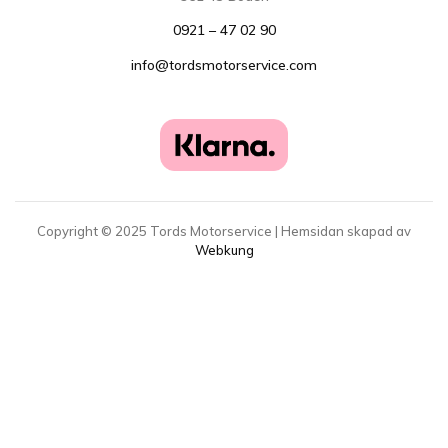
0921 – 47 02 90
info@tordsmotorservice.com
Copyright ©
2025
Tords Motorservice | Hemsidan skapad av
Webkung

______

• [Exercise requirements] Word for word, restate the line with "info@tordsmotorservice.com" and all remaining lines of the material, stopping only at the final line.

• [Result below]
info@tordsmotorservice.com
Copyright ©
2025
Tords Motorservice | Hemsidan skapad av
Webkung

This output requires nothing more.